Data provided:
::::::::

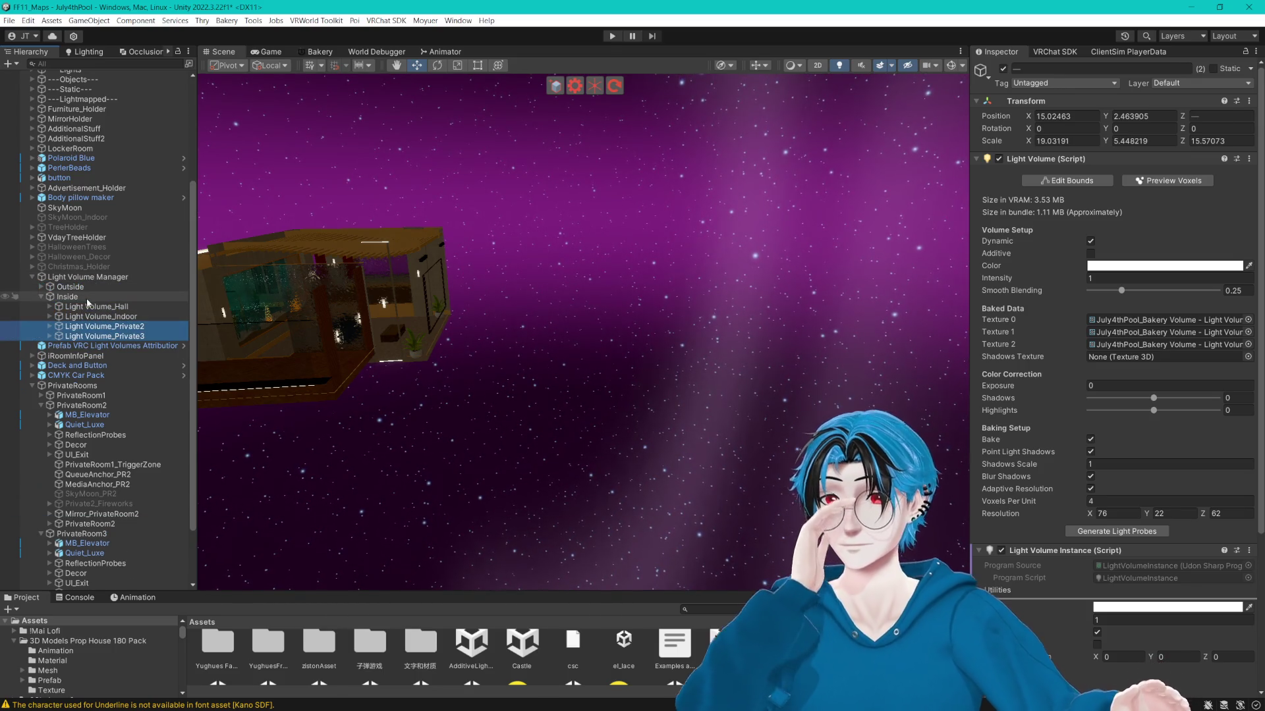
pyautogui.click(42, 395)
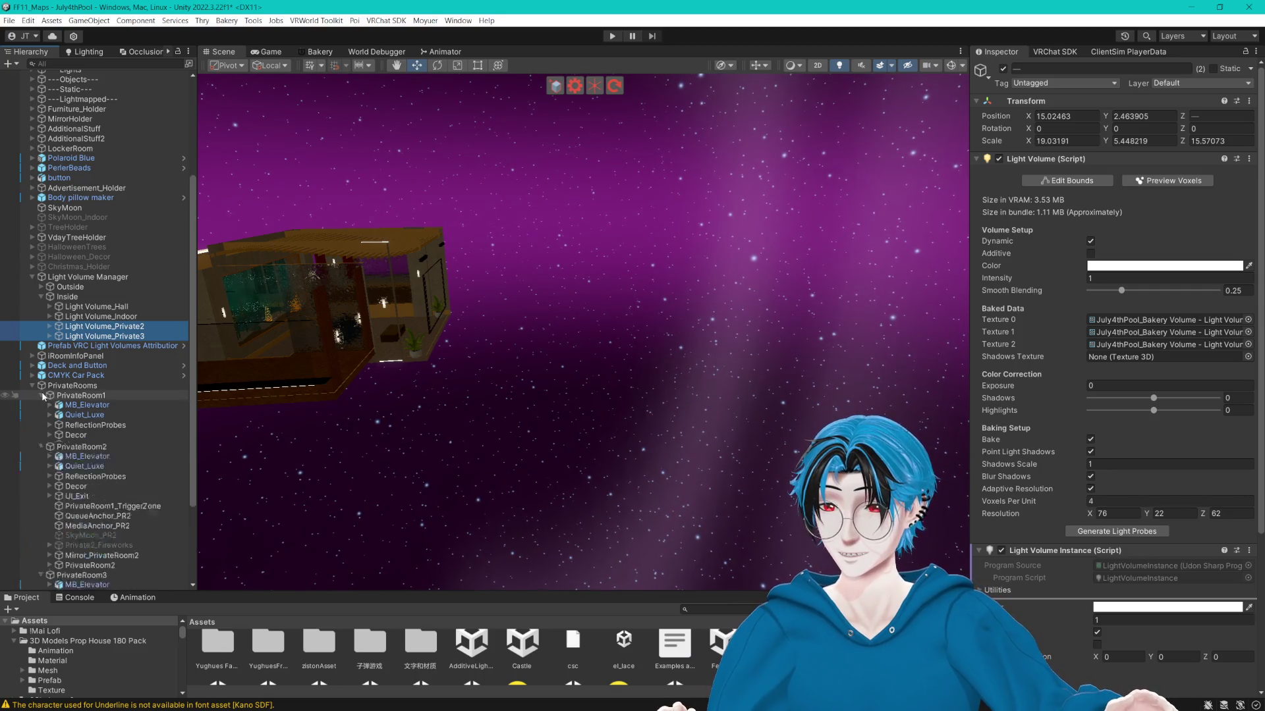
pyautogui.click(126, 505)
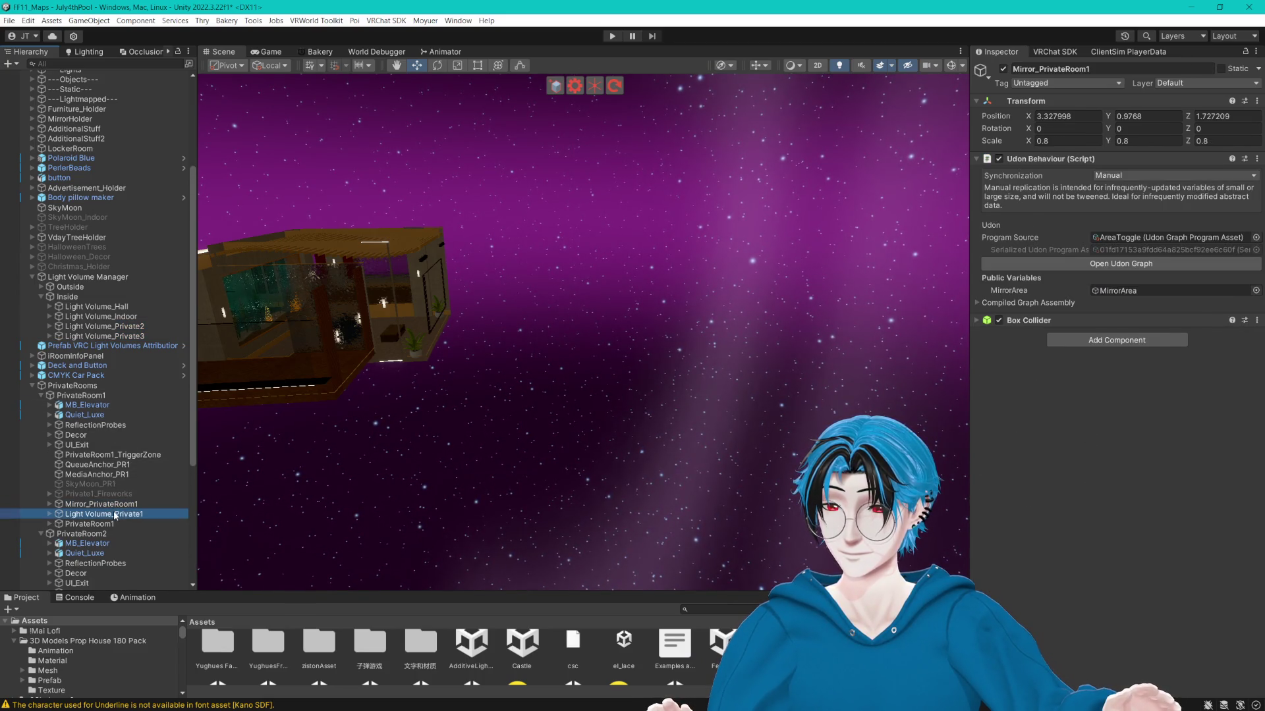
pyautogui.click(125, 514)
pyautogui.moveTo(129, 322); pyautogui.dragTo(128, 324)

::::::::

Exercise prompt: Would you print all of the material exactly as written, minus the pictures?

Answer below:
pyautogui.click(42, 395)
pyautogui.click(126, 505)
pyautogui.click(125, 514)
pyautogui.moveTo(129, 322); pyautogui.dragTo(128, 324)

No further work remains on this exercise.